提示文 —
==========
ID-180 極圧試験の評価方法

 潤滑剤に要求される各種性能の中で、極圧性は重要な性能の一つであり、各種機械の運転条件が過酷になるにつれ、潤滑剤の極圧性向上が要求されます。
 極圧性は耐荷重能ともいわれ、摩擦面の接触圧力が高く、潤滑する油膜の破断が生ずるような極圧潤滑下で潤滑剤が摩擦面の焼付きや融着などの損傷を防止する性能をいいます。極圧性試験(耐荷重能試験)の代表的なものには、四球法、チムケン法、SAE法、ファレックス法などがあります。
==========
データ収集で得られた記録:
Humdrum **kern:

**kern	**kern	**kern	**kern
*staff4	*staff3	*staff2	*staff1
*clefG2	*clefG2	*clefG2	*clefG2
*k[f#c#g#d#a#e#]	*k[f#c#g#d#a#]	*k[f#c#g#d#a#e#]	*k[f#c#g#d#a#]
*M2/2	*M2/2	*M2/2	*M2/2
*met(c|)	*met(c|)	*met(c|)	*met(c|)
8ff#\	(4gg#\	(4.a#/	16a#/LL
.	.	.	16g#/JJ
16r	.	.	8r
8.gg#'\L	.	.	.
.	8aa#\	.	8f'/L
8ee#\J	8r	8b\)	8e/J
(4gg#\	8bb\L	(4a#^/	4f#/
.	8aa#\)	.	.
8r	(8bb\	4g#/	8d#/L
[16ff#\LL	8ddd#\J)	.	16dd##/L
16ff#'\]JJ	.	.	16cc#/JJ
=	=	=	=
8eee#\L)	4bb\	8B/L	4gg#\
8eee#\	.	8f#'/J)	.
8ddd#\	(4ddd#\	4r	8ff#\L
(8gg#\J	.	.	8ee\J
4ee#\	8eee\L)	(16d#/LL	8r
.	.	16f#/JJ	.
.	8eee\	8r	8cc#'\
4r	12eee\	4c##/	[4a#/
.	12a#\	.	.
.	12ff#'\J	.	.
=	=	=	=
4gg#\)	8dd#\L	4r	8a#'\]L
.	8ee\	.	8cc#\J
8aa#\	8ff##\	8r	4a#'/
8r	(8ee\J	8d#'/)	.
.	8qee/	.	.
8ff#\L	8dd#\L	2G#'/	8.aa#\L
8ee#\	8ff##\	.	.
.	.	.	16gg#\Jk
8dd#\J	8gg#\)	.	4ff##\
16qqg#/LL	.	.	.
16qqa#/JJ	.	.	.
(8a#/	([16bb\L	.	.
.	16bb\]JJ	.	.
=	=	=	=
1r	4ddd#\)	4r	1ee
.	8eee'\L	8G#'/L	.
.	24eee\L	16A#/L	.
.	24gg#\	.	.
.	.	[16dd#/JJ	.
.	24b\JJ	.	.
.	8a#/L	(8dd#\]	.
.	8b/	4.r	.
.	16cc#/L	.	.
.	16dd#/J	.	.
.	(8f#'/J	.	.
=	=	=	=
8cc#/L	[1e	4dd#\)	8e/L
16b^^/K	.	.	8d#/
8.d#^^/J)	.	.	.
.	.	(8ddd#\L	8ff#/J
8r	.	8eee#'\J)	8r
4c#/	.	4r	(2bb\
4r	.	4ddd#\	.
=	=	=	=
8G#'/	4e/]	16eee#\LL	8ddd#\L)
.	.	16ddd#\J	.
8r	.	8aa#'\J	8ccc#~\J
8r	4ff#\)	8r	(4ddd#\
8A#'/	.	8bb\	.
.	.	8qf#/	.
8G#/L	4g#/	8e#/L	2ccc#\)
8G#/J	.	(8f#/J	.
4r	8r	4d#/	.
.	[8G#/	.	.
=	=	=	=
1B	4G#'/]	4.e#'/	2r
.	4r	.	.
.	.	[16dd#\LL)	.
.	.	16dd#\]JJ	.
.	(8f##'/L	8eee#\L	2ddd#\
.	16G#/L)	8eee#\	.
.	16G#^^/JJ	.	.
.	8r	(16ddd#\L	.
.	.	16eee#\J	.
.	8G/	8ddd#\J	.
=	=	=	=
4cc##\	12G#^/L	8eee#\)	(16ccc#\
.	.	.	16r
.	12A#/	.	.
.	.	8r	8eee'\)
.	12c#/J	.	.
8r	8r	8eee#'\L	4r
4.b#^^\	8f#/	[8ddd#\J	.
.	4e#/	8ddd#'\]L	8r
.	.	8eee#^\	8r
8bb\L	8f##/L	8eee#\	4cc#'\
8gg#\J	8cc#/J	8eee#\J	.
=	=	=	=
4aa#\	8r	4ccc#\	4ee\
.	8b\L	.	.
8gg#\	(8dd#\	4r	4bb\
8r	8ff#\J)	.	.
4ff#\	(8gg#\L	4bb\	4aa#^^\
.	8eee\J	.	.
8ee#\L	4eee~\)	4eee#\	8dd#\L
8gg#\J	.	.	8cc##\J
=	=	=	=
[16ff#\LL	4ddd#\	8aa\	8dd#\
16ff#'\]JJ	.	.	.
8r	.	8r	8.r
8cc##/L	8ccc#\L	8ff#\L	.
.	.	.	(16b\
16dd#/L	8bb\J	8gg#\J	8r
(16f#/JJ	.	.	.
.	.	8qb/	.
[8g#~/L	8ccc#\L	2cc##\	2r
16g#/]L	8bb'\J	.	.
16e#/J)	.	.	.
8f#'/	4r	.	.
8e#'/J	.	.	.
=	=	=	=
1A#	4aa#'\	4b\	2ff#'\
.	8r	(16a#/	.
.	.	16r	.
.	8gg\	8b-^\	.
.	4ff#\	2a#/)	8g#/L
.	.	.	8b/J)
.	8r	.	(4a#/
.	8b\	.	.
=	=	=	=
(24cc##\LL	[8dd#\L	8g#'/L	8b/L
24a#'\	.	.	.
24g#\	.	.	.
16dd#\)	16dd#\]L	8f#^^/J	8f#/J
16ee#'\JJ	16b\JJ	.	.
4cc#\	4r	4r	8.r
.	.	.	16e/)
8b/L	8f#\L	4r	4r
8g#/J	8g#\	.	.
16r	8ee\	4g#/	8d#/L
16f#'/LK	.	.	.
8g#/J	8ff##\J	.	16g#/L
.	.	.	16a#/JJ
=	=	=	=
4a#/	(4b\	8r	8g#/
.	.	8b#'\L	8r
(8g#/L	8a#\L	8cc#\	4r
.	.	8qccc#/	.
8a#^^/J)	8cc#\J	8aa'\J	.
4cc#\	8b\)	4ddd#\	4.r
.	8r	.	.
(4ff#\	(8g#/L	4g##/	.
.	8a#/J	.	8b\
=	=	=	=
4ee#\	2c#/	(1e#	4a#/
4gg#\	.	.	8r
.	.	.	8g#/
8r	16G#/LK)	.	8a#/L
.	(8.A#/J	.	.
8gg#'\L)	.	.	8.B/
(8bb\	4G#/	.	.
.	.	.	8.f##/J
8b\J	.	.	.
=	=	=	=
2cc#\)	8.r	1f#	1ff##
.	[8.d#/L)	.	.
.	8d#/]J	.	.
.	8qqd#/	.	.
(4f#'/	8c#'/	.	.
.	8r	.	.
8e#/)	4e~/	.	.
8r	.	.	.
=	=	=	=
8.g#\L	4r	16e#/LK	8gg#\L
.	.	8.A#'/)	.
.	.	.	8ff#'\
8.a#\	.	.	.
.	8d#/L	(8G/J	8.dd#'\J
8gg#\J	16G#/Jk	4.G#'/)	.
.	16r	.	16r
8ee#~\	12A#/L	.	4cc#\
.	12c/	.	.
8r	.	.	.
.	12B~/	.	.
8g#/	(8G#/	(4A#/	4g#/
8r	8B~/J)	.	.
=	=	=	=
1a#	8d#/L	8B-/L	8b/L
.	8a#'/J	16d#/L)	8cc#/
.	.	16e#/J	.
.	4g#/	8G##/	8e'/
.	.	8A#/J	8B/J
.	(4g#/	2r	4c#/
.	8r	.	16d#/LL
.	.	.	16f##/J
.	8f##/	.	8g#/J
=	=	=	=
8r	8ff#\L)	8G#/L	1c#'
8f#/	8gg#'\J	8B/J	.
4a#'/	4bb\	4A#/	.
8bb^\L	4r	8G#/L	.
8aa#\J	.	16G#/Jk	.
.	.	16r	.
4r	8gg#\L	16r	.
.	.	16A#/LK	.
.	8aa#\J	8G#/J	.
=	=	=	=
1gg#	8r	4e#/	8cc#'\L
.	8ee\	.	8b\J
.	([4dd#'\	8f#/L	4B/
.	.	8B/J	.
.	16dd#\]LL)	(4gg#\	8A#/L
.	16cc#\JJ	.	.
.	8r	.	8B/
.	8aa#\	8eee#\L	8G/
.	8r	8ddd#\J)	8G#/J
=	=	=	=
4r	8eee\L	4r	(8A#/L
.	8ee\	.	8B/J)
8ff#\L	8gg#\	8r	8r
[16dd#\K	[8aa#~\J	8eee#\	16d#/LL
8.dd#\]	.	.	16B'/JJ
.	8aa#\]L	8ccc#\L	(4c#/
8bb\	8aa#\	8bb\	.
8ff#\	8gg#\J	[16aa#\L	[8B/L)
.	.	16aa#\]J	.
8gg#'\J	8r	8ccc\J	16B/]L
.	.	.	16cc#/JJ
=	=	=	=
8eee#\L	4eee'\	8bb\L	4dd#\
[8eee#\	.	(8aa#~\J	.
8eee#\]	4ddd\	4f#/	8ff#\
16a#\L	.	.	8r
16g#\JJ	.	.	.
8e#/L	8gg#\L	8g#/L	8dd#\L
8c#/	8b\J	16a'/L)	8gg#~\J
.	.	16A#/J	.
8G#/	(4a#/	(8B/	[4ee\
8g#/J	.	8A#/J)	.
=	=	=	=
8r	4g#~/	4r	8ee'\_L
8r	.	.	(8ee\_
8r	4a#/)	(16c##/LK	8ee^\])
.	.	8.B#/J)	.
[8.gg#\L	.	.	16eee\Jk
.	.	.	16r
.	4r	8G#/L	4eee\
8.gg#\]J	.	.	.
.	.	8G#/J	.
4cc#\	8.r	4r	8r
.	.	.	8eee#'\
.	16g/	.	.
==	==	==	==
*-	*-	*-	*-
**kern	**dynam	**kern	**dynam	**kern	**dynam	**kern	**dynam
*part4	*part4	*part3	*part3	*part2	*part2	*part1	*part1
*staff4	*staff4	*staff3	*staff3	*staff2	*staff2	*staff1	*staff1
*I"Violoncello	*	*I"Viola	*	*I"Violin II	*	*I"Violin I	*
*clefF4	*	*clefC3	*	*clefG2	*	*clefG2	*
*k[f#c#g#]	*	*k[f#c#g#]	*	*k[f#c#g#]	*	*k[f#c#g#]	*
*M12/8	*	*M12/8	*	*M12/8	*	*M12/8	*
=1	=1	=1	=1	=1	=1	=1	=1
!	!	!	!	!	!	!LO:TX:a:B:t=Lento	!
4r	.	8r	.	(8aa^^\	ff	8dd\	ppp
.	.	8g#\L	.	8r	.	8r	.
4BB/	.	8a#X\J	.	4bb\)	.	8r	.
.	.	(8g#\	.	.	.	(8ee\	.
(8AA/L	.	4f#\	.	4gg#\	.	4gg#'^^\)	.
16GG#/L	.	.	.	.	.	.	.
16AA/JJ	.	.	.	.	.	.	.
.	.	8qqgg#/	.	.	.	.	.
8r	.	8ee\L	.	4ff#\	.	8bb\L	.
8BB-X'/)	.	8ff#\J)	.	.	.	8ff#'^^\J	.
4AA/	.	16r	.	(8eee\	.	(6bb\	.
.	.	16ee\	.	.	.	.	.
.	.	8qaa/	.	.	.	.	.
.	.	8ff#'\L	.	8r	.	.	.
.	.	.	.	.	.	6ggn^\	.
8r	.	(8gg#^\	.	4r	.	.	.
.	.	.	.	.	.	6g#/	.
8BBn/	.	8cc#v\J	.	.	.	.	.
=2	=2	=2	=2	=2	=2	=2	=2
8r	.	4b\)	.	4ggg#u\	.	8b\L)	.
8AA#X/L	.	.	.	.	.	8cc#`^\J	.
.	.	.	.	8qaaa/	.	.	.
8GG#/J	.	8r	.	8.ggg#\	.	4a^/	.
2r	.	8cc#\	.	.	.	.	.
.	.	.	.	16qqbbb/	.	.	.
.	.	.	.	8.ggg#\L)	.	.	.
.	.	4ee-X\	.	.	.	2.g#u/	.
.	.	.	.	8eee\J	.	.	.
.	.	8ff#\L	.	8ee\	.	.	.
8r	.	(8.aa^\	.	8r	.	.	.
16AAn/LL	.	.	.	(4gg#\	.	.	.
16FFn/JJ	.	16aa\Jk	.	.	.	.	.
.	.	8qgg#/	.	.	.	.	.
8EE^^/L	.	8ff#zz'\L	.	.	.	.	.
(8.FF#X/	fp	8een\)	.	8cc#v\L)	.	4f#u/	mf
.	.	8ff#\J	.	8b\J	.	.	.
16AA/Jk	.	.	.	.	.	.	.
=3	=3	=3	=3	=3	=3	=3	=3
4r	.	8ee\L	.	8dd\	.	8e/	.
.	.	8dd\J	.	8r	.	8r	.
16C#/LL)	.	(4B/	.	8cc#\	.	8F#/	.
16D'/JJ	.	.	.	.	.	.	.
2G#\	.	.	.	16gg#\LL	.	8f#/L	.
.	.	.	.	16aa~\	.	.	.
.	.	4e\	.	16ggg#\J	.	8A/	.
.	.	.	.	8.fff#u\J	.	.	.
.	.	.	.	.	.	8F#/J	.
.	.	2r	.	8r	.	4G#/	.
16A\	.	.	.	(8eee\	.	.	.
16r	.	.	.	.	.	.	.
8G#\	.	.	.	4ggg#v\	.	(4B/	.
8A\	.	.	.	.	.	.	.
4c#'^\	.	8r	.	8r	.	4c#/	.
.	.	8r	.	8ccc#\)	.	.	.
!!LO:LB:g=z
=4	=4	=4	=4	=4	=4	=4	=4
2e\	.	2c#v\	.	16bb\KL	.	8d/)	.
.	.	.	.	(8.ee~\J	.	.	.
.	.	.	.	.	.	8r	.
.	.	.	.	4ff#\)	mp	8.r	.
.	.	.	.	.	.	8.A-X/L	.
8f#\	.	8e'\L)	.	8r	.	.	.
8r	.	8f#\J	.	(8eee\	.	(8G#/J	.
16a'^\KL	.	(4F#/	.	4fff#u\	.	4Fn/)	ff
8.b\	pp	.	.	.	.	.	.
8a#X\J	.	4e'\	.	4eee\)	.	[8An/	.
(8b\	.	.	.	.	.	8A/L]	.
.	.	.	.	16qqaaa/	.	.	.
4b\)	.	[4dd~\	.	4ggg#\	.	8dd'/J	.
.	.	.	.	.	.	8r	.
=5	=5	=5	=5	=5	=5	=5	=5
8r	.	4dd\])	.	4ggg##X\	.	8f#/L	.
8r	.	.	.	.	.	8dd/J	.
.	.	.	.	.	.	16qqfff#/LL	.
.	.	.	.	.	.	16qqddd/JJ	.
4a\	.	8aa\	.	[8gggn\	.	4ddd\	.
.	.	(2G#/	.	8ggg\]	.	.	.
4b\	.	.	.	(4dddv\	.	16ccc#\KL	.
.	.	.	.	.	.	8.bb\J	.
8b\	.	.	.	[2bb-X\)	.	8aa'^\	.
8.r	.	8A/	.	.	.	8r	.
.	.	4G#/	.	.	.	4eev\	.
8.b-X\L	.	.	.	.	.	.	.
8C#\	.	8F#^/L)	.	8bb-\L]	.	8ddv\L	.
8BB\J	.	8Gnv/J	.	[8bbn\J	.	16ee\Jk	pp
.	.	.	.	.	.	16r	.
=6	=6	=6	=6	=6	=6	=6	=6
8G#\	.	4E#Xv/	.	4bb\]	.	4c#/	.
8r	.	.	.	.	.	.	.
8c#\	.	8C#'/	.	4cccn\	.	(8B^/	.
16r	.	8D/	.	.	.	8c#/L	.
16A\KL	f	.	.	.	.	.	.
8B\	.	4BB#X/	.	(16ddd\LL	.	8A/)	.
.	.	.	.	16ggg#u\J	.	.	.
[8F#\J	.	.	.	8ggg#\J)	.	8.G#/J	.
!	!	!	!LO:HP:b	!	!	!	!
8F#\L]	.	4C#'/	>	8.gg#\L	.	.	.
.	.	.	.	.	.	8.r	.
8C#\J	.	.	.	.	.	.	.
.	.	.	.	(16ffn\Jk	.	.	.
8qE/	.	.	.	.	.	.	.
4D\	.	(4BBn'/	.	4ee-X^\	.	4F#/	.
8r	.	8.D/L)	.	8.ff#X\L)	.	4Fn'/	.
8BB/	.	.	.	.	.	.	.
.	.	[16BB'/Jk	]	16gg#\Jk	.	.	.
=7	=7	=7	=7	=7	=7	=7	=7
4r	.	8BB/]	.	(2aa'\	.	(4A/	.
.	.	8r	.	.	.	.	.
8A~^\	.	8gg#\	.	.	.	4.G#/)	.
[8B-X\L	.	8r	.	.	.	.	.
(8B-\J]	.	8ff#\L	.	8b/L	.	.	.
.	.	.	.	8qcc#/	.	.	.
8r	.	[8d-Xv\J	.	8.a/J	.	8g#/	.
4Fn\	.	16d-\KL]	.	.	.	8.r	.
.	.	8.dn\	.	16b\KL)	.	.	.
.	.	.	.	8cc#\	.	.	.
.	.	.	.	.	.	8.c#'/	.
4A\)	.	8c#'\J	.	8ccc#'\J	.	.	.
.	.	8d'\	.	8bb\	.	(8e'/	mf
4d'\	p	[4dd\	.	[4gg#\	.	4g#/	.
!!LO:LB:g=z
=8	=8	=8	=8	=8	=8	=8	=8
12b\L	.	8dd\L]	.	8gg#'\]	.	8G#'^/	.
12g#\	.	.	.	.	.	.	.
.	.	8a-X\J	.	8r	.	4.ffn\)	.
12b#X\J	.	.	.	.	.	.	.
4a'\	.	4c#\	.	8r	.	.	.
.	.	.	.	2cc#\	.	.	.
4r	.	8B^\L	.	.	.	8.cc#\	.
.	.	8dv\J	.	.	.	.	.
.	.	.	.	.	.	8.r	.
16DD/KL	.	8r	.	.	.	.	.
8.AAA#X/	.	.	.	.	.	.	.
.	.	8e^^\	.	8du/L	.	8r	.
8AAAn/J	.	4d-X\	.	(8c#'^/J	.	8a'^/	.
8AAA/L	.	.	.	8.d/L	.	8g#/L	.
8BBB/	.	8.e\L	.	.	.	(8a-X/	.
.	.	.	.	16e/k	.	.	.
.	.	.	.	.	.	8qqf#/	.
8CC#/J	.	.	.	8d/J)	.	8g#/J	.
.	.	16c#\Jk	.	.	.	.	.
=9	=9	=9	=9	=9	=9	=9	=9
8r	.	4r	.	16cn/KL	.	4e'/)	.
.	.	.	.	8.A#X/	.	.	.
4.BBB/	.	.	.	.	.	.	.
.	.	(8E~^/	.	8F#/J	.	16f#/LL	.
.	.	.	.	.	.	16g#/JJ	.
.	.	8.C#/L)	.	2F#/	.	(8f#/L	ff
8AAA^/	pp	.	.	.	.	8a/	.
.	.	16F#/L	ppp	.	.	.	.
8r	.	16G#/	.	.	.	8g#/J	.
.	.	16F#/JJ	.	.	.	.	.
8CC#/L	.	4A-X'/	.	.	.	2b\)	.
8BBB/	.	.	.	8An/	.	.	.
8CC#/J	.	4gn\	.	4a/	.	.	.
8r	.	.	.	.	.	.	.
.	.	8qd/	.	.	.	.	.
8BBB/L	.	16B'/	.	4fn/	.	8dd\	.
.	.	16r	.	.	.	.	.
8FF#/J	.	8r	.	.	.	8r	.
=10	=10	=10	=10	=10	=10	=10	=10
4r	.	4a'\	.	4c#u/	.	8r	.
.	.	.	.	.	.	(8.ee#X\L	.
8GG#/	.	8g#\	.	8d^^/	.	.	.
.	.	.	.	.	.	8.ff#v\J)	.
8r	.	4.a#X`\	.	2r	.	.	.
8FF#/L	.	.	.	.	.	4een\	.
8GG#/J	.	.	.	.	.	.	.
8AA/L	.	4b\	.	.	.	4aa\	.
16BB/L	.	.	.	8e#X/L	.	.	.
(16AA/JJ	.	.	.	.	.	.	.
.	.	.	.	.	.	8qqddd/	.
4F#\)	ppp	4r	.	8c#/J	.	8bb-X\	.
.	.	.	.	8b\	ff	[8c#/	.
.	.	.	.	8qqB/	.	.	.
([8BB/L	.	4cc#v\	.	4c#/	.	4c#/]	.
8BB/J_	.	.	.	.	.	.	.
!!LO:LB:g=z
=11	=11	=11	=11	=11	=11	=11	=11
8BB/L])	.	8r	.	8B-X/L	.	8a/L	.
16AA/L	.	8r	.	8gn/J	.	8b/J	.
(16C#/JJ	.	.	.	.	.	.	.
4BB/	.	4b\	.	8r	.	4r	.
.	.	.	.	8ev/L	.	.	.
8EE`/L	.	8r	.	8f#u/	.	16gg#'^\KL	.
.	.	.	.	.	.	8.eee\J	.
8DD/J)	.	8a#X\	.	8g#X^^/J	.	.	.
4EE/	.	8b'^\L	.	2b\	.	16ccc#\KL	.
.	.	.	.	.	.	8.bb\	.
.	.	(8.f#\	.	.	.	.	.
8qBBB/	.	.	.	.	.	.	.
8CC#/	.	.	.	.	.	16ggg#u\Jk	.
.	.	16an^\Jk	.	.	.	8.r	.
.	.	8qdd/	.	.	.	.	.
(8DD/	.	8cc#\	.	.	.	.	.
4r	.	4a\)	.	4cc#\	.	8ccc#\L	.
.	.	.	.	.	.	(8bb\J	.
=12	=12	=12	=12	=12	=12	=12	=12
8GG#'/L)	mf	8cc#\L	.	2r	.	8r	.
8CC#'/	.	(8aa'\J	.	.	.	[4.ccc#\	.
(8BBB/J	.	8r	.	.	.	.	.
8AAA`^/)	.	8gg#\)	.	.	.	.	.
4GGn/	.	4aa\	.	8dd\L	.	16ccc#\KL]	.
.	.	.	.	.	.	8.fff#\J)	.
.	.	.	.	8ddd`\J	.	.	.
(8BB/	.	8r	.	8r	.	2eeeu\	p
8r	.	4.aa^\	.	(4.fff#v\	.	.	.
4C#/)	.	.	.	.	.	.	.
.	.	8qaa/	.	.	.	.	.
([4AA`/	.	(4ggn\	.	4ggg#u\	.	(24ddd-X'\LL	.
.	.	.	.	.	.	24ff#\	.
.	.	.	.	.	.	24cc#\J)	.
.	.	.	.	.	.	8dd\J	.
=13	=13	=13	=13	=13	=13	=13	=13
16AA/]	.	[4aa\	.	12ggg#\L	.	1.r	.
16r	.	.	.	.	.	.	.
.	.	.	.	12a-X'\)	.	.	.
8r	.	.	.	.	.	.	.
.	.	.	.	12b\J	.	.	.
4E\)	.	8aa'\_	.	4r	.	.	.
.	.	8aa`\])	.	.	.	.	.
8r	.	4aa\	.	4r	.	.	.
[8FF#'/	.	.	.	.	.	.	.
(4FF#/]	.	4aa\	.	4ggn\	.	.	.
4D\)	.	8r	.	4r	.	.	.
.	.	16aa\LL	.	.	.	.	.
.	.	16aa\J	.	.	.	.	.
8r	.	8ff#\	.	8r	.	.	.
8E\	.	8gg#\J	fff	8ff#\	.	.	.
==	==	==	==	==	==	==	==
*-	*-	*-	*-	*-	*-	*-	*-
==========
取り組む課題 —
a: 提示文によると、極圧性は別名で何といわれるか。
b: 提示文のうち、「ID-180 極圧試験の評価方法」から「ァレックス法などがあります。」までを、両端を含めてそのまま書き写せ。
記録は別の出典から取られたものである。

本演習の解答 —
a: 耐荷重能といわれる。

b:
ID-180 極圧試験の評価方法

 潤滑剤に要求される各種性能の中で、極圧性は重要な性能の一つであり、各種機械の運転条件が過酷になるにつれ、潤滑剤の極圧性向上が要求されます。
 極圧性は耐荷重能ともいわれ、摩擦面の接触圧力が高く、潤滑する油膜の破断が生ずるような極圧潤滑下で潤滑剤が摩擦面の焼付きや融着などの損傷を防止する性能をいいます。極圧性試験(耐荷重能試験)の代表的なものには、四球法、チムケン法、SAE法、ファレックス法などがあります。